Sugerir que la población se siente insegura sólo por el impacto de las pantallas es una falta de respeto a la inteligencia del capitalino. Es ignorar el asalto en el Metro, la presencia de "halcones" en los mercados y el control territorial criminal. Pedir que los medios callen la violencia es pedir que se abandone a las víctimas a su suerte, pues muchas veces es la presión mediática la única vía para que una autoridad indolente se digne a investigar un feminicidio o un despojo.
La seguridad es una construcción de confianza que se gana palmo a palmo en la calle, no en las redacciones de los periódicos. La realidad no se transforma con ejercicios de relaciones públicas ni con la edición selectiva de la tragedia cotidiana. Se transforma con policías capacitados, con una fiscalía que no fabrique culpables y con un gobierno que acepte que el problema está en la calle, no en los noticieros. Al culpar al mensajero y negar sus propias palabras, Brugada evade la responsabilidad de revisar por qué su modelo de seguridad no está conectando con el sentimiento del vecino.

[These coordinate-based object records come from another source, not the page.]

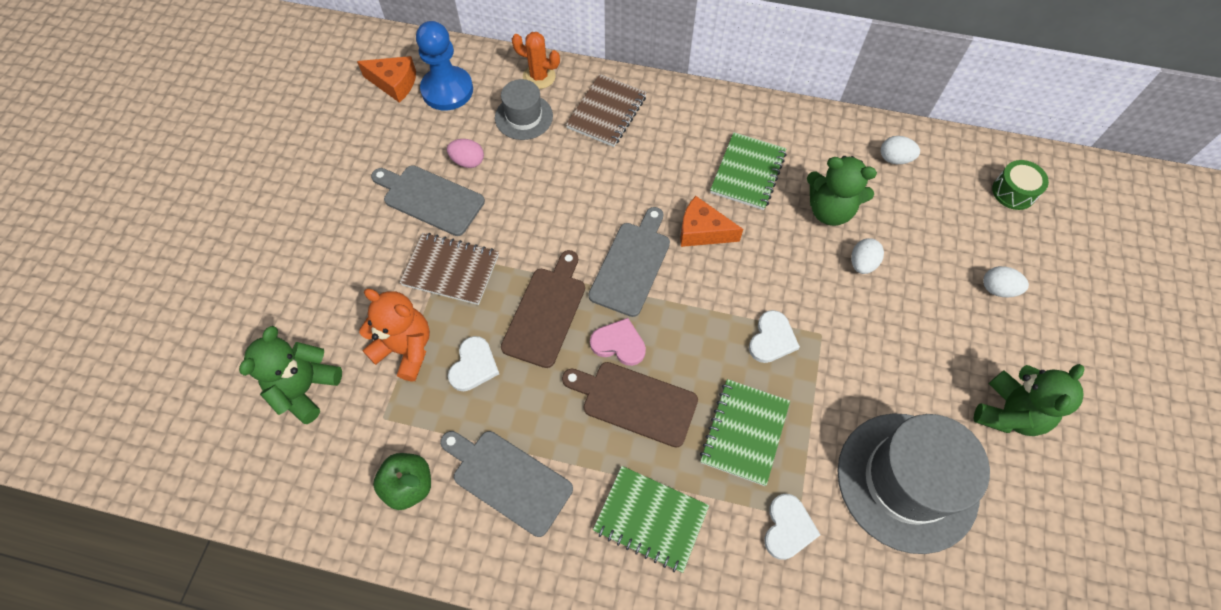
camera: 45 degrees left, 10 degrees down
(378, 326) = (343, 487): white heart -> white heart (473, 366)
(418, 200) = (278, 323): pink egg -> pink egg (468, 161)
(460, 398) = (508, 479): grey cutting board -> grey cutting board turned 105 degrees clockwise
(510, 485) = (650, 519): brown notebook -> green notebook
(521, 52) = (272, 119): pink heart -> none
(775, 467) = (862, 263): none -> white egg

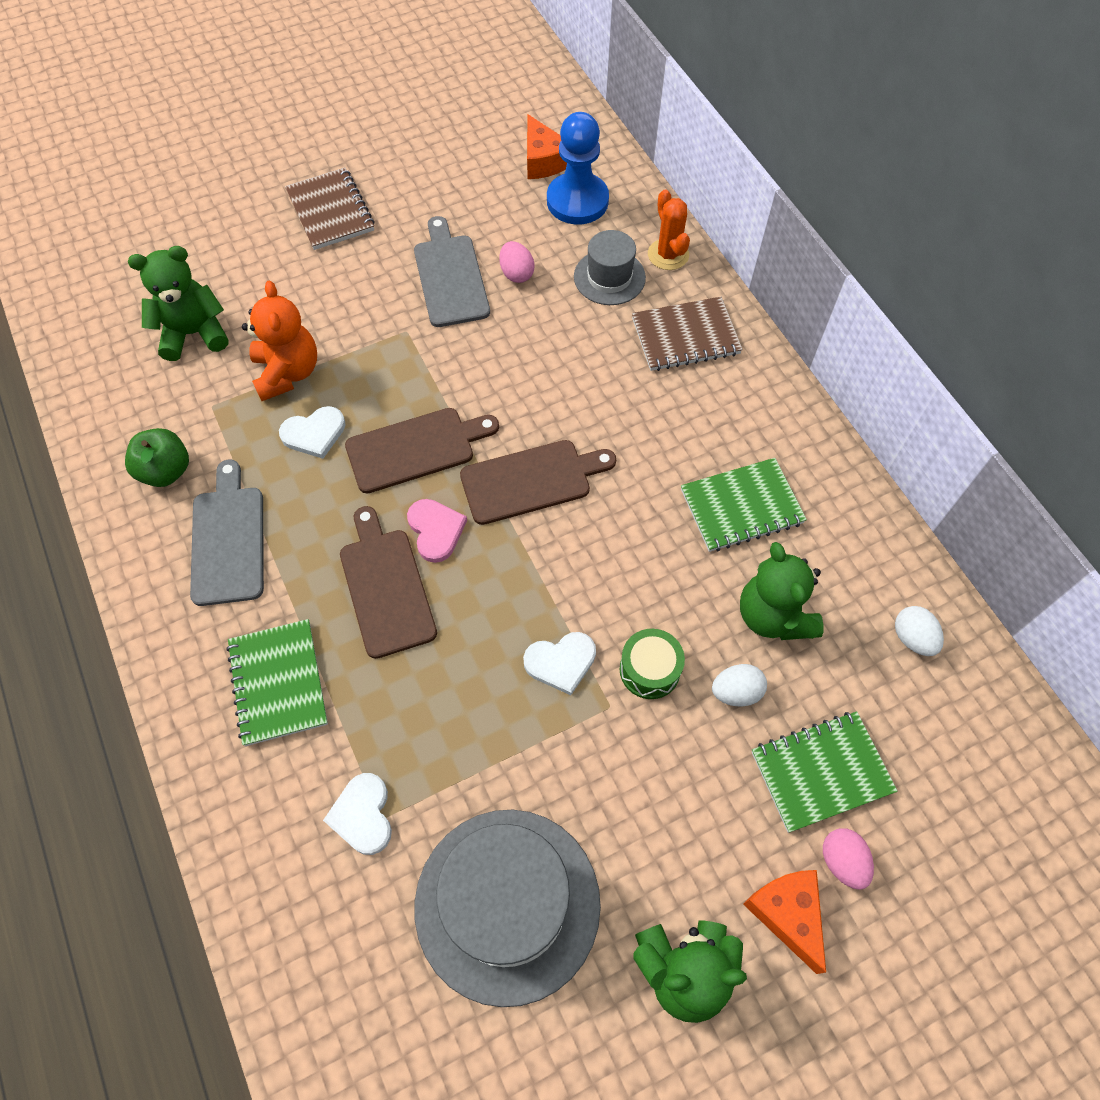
camera: 50 degrees right, 0 degrees up
(451, 270) = (393, 346): brown notebook -> brown notebook (331, 211)
(632, 264) = (531, 481): grey cutting board -> brown cutting board
(702, 231) = (628, 514): orange cheese -> orange cheese (787, 913)
(744, 432) = (433, 706): green notebook -> green notebook (821, 772)
(788, 528) = (363, 815): white heart -> white heart turned 105 degrees clockwise
(997, 289) = (842, 861): white egg -> pink egg
(1013, 192) = (1003, 799): green drum -> green drum (649, 670)

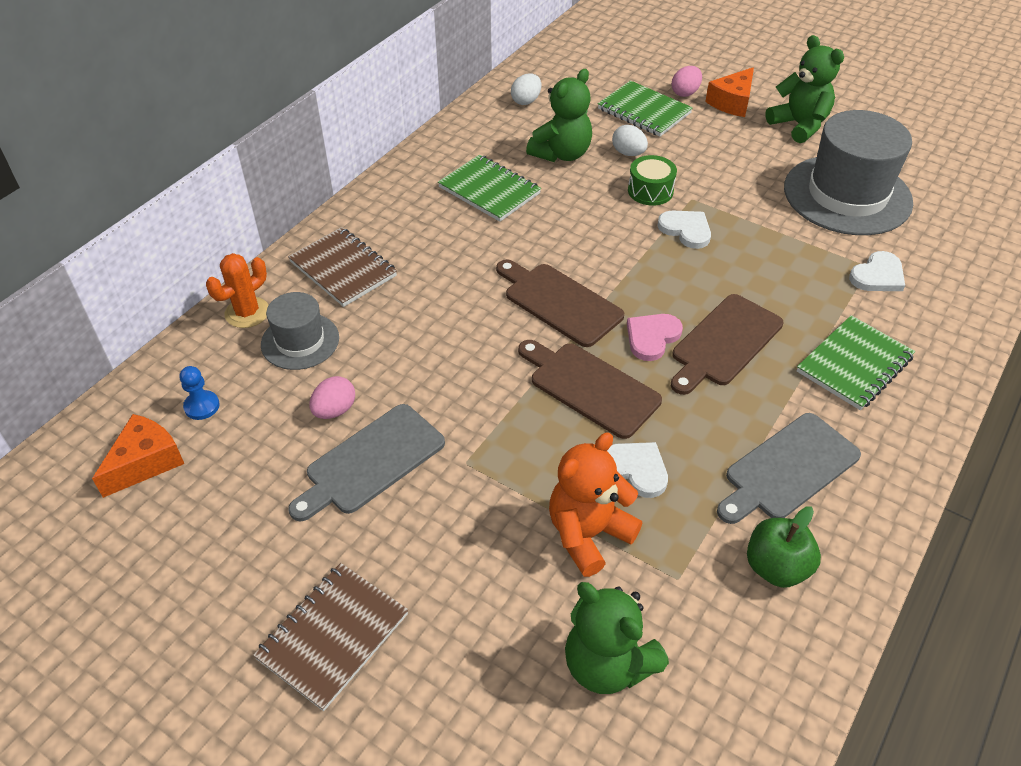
camera: 120 degrees left, 15 degrees down
(577, 201) = (202, 406): blue pawn -> blue pawn, size x0.46

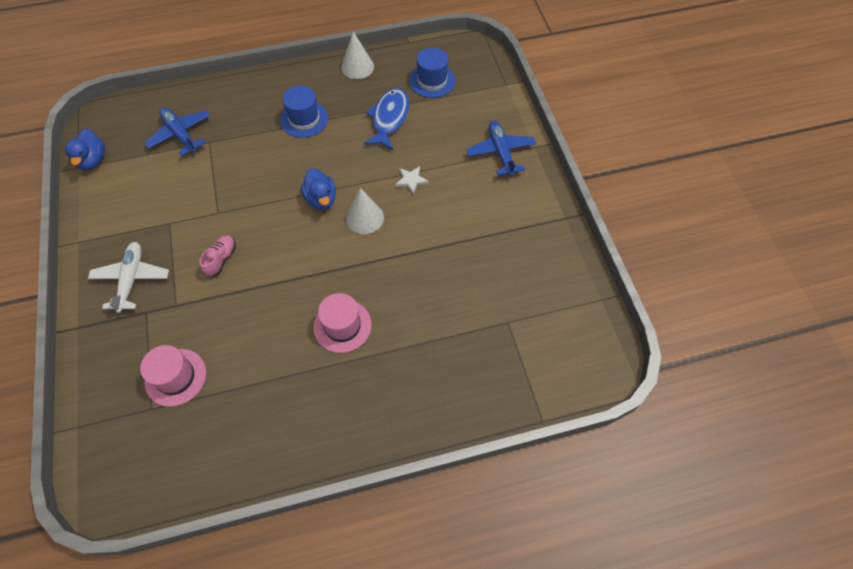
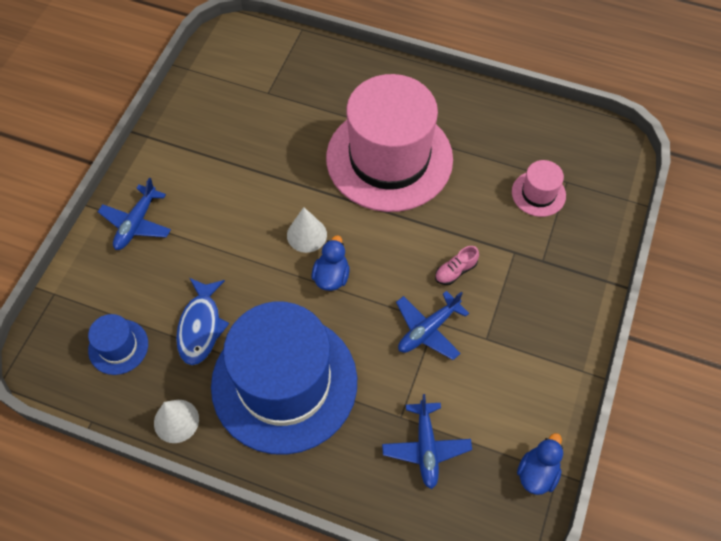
camera: 145 degrees left, 0 degrees up
(131, 279) = (544, 299): white plane -> none
(220, 204) = (428, 330): none -> blue plane
(304, 119) = (284, 383): blue hat -> blue hat, size x2.40
(342, 326) = (389, 158): pink hat -> pink hat, size x2.40
(389, 118) = (201, 327): blue fish -> blue fish turned 45 degrees counterclockwise
(411, 180) = (238, 245): white star -> none

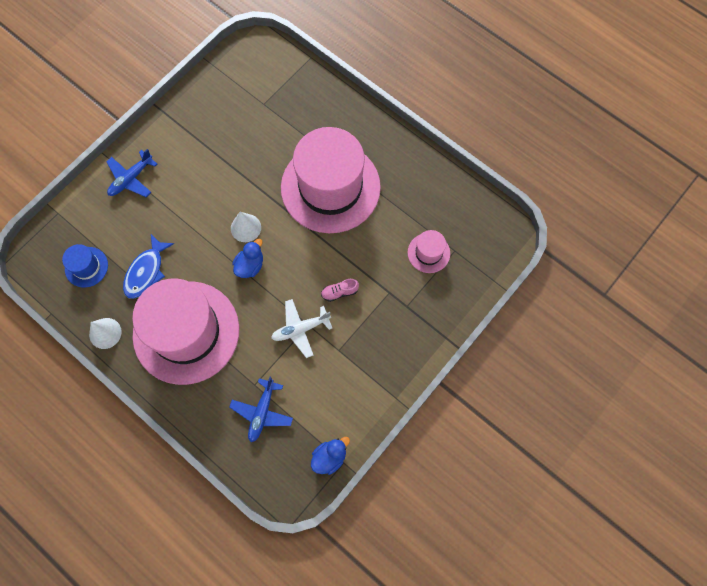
camera: 20 degrees right, 10 degrees up
(284, 383) = (186, 332): blue hat -> pink hat
(428, 330) = (300, 329): blue plane -> white plane

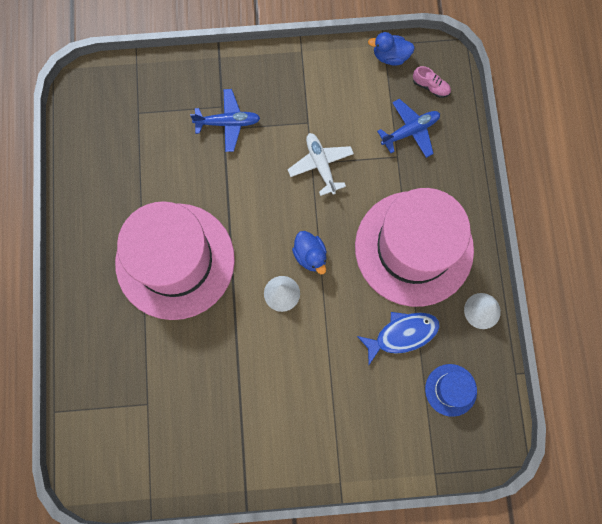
camera: 135 degrees left, 5 degrees up
(131, 179) = (338, 444): blue plane -> blue plane (228, 123)
(250, 265) = (310, 255): blue duck -> blue duck turned 105 degrees counterclockwise
(300, 329) = (321, 165): white plane -> white plane turned 135 degrees counterclockwise
(339, 292) = (261, 165): pink shoe -> pink shoe (430, 87)
(428, 253) = (159, 130): pink hat -> none

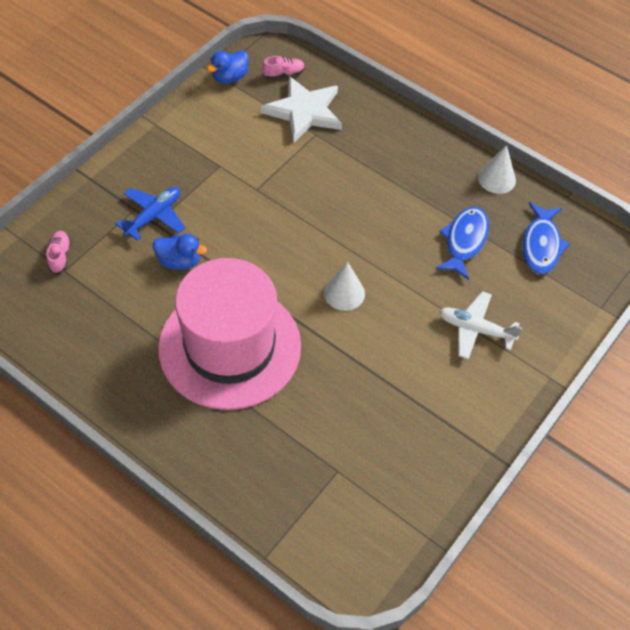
camera: 50 degrees left, 20 degrees down
(145, 100) = (60, 256): none -> pink shoe
(310, 255) = (333, 249): blue duck -> blue duck (179, 261)
(321, 165) = (265, 185): white plane -> white plane (475, 329)
(410, 131) = (304, 111): blue plane -> white star
(414, 248) = (401, 180): pink hat -> none
(450, 390) = (541, 245): blue hat -> blue fish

La nota roja en México no es la causa del miedo; es el registro de una enfermedad social que el gobierno se niega a curar de fondo. El miedo no es una alucinación colectiva ni un invento de la prensa; es el eco de una ciudad que se sabe vulnerable. El espejo no tiene la culpa de lo que refleja, y romperlo sólo dejará miles de pedazos que seguirán mostrando la misma realidad, pero ahora multiplicada por el silencio. Válgame.
DE LA LIBRE-TA
CALLENSE. A propósito de intentos de censura, merece leerse Cállense, los nuevos rostros de la censura, un libro que recoge textos de periodistas sobre los intentos gubernamentales de acallar la verdad, compilados por Humberto Musacchio (Ed. Grano de Sal). Escriben entre otros Sergio Sarmiento, Julio Astillero, Héctor de Mauleón, Rafael Cardona, Héctor Aguilar Camín, Yuriria Sierra, Carlos Loret, René Delgado, Francisco Garfias, Ciro Gómez Leyva, Denise Dresser y el propio Musacchio. Importante y sobre todo actual. Vale.